Getting Started#

This section describes how to launch GenMol NIM v2.0.0 and submit your first request.

Prerequisites#

Review the Prerequisites and Support Matrix before launching the container.

Launch GenMol NIM#

  1. Authenticate with the NGC container registry.

docker login nvcr.io --username '$oauthtoken' --password $NGC_API_KEY
  1. Pull the NIM container.

docker pull nvcr.io/nim/nvidia/genmol:2.0.0
  1. Run the container with a persistent cache mount.

Note

Set NGC_API_KEY in your shell before launching the container. For more information, refer to the NGC personal API key guide.

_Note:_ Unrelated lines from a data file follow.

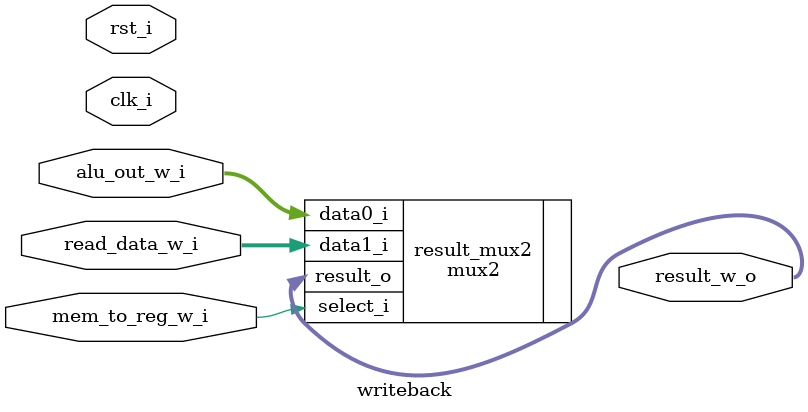
<source format=sv>
`timescale 1ns / 1ps

module writeback (
  input               clk_i,
  input               rst_i,
  input               mem_to_reg_w_i,
  input        [31:0] alu_out_w_i,
  input        [31:0] read_data_w_i,
  output logic [31:0] result_w_o
);

  mux2 result_mux2 (
    .data0_i(alu_out_w_i),
    .data1_i(read_data_w_i),
    .select_i(mem_to_reg_w_i),
    .result_o(result_w_o)
  );

endmodule : writeback

</source>
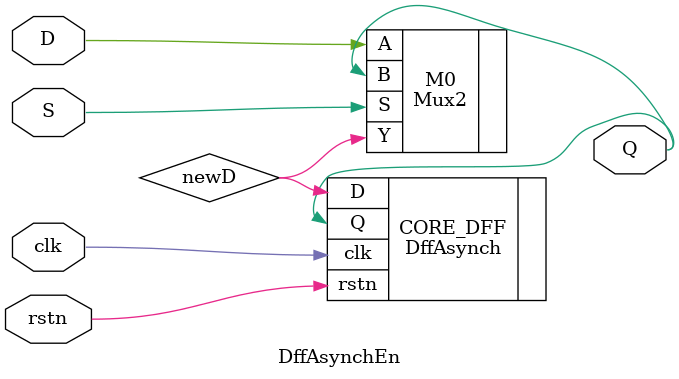
<source format=v>
/*
 * DffAsynchEn.v
 * 
 * "Asynchronous DFF with enable signal (i.e. alternate form of Asynch DFF)"
 */
module DffAsynchEn (
    // Flop I/O.
    input  D,
    output Q,
    
    // Control signal.
    input  S,
    
    // Common signals.
    input  clk,
    input  rstn
);

// Wire selecting input for DFF.
wire newD;

// Mux used to select if DFF should update.
Mux2 M0 (
    .A(D),
    .B(Q),
    .S(S),
    .Y(newD)
);

// Typical DFF (arguable not primitive, but close enough).
DffAsynch CORE_DFF (
    .D(newD),
    .Q(Q),
    .clk(clk),
    .rstn(rstn)
);

endmodule

</source>
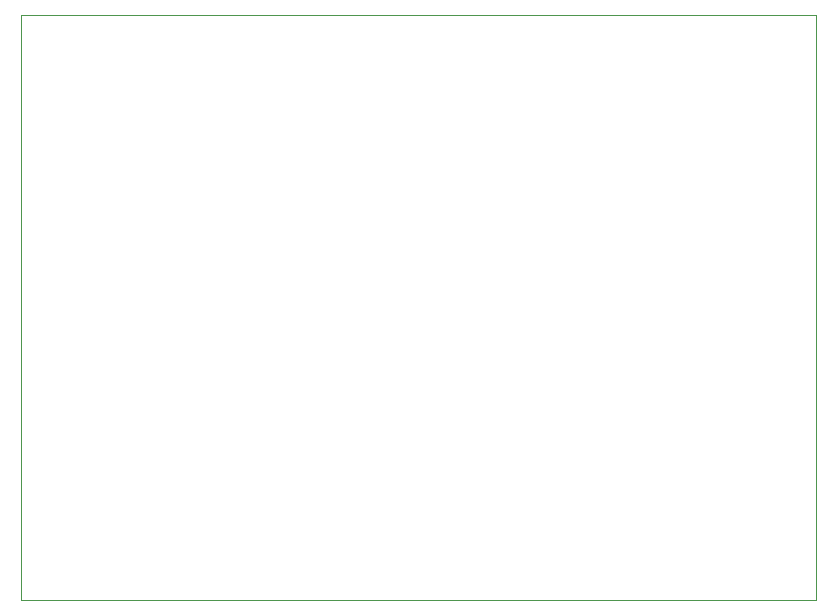
<source format=gbr>
%TF.GenerationSoftware,KiCad,Pcbnew,7.0.7*%
%TF.CreationDate,2023-09-30T13:33:33-05:00*%
%TF.ProjectId,Asus Qcode,41737573-2051-4636-9f64-652e6b696361,rev?*%
%TF.SameCoordinates,Original*%
%TF.FileFunction,Profile,NP*%
%FSLAX46Y46*%
G04 Gerber Fmt 4.6, Leading zero omitted, Abs format (unit mm)*
G04 Created by KiCad (PCBNEW 7.0.7) date 2023-09-30 13:33:33*
%MOMM*%
%LPD*%
G01*
G04 APERTURE LIST*
%TA.AperFunction,Profile*%
%ADD10C,0.100000*%
%TD*%
G04 APERTURE END LIST*
D10*
X12700000Y-12700000D02*
X80010000Y-12700000D01*
X80010000Y-62230000D01*
X12700000Y-62230000D01*
X12700000Y-12700000D01*
M02*

</source>
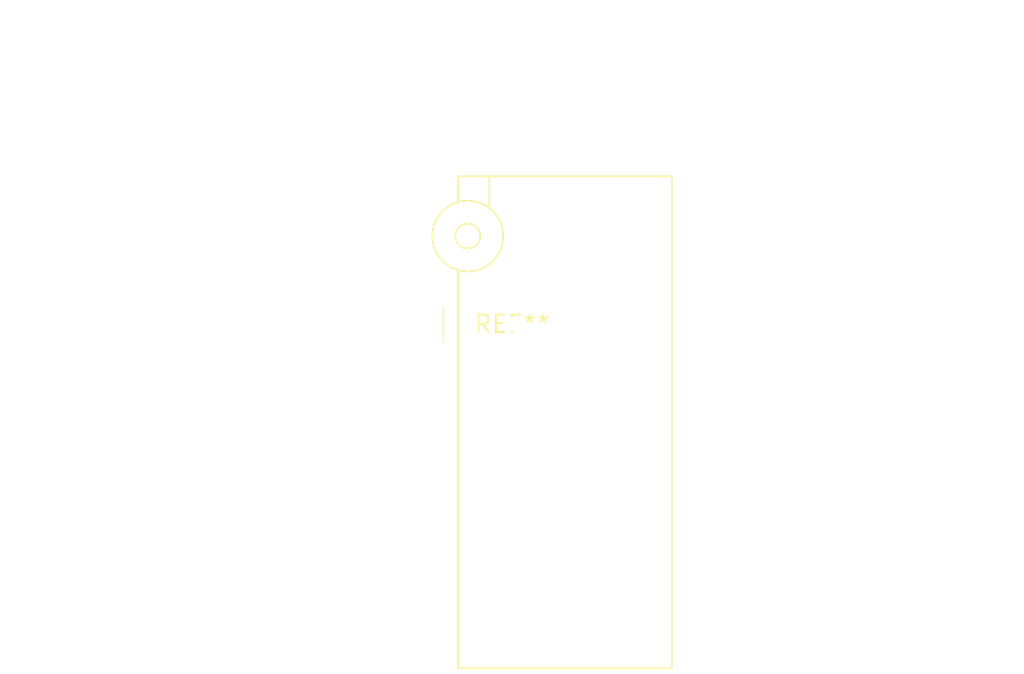
<source format=kicad_pcb>
(kicad_pcb (version 20240108) (generator pcbnew)

  (general
    (thickness 1.6)
  )

  (paper "A4")
  (layers
    (0 "F.Cu" signal)
    (31 "B.Cu" signal)
    (32 "B.Adhes" user "B.Adhesive")
    (33 "F.Adhes" user "F.Adhesive")
    (34 "B.Paste" user)
    (35 "F.Paste" user)
    (36 "B.SilkS" user "B.Silkscreen")
    (37 "F.SilkS" user "F.Silkscreen")
    (38 "B.Mask" user)
    (39 "F.Mask" user)
    (40 "Dwgs.User" user "User.Drawings")
    (41 "Cmts.User" user "User.Comments")
    (42 "Eco1.User" user "User.Eco1")
    (43 "Eco2.User" user "User.Eco2")
    (44 "Edge.Cuts" user)
    (45 "Margin" user)
    (46 "B.CrtYd" user "B.Courtyard")
    (47 "F.CrtYd" user "F.Courtyard")
    (48 "B.Fab" user)
    (49 "F.Fab" user)
    (50 "User.1" user)
    (51 "User.2" user)
    (52 "User.3" user)
    (53 "User.4" user)
    (54 "User.5" user)
    (55 "User.6" user)
    (56 "User.7" user)
    (57 "User.8" user)
    (58 "User.9" user)
  )

  (setup
    (pad_to_mask_clearance 0)
    (pcbplotparams
      (layerselection 0x00010fc_ffffffff)
      (plot_on_all_layers_selection 0x0000000_00000000)
      (disableapertmacros false)
      (usegerberextensions false)
      (usegerberattributes false)
      (usegerberadvancedattributes false)
      (creategerberjobfile false)
      (dashed_line_dash_ratio 12.000000)
      (dashed_line_gap_ratio 3.000000)
      (svgprecision 4)
      (plotframeref false)
      (viasonmask false)
      (mode 1)
      (useauxorigin false)
      (hpglpennumber 1)
      (hpglpenspeed 20)
      (hpglpendiameter 15.000000)
      (dxfpolygonmode false)
      (dxfimperialunits false)
      (dxfusepcbnewfont false)
      (psnegative false)
      (psa4output false)
      (plotreference false)
      (plotvalue false)
      (plotinvisibletext false)
      (sketchpadsonfab false)
      (subtractmaskfromsilk false)
      (outputformat 1)
      (mirror false)
      (drillshape 1)
      (scaleselection 1)
      (outputdirectory "")
    )
  )

  (net 0 "")

  (footprint "DIP_Socket-16_W4.3_W5.08_W7.62_W10.16_W10.9_3M_216-3340-00-0602J" (layer "F.Cu") (at 0 0))

)

</source>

export LOCAL_NIM_CACHE=~/.cache/nim/genmol
mkdir -p "$LOCAL_NIM_CACHE"

docker run --rm -it --name genmol-nim \
  --runtime=nvidia --gpus=all \
  -e NVIDIA_VISIBLE_DEVICES=0 \
  --shm-size=2G \
  --ulimit memlock=-1 \
  --ulimit stack=67108864 \
  -e NGC_API_KEY=$NGC_API_KEY \
  -e NIM_HTTP_API_PORT=8000 \
  -v "$LOCAL_NIM_CACHE:/opt/nim/.cache" \
  -p 8000:8000 \
  nvcr.io/nim/nvidia/genmol:2.0.0
  1. Open a new terminal and wait for the service to become ready.

curl localhost:8000/v1/health/ready
...
true

Stop the Container#

docker stop genmol-nim

Run Inference in Linux Shell#

curl --silent --request POST \
  --url 'http://127.0.0.1:8000/generate' \
  --header 'Content-Type: application/json' \
  --output output.json \
  --data '{
    "smiles": "CCS2(=O)(=O).C134CN2C1.C3C#N.[*{15-15}]",
    "num_molecules": 10,
    "temperature": 1.0,
    "noise": 1.0,
    "scoring": "QED"
  }'

Example response:

{
  "status": "success",
  "molecules": [
    {
      "smiles": "CCS(=O)(=O)N1CC(CC#N)(c2ccc(Cl)c(F)c2)C1",
      "score": 0.856
    }
  ]
}

Run Inference with Python#

import json
import requests

session = requests.Session()
response = session.post(
    "http://127.0.0.1:8000/generate",
    headers={"Accept": "application/json"},
    json={
        "smiles": "CCS2(=O)(=O).C134CN2C1.C3C#N.[*{15-15}]",
        "num_molecules": 5,
        "temperature": 1.0,
        "noise": 1.0,
        "scoring": "QED",
    },
)

response.raise_for_status()
print(json.dumps(response.json(), indent=2))

Input and Output Format#

The input is a SAFE text sequence with masked fragments as a template for molecular generation. SAFE extends SMILES with explicit fragment and attachment-point structure. The masked fragment placeholder uses the form [*{min_len-max_len}], where min_len and max_len specify the number of tokens to generate for that region.

If an empty template is provided, the model performs de novo generation. If a partial SAFE or SMILES template is provided, the model performs conditioned generation such as motif extension, scaffold decoration, or linker design.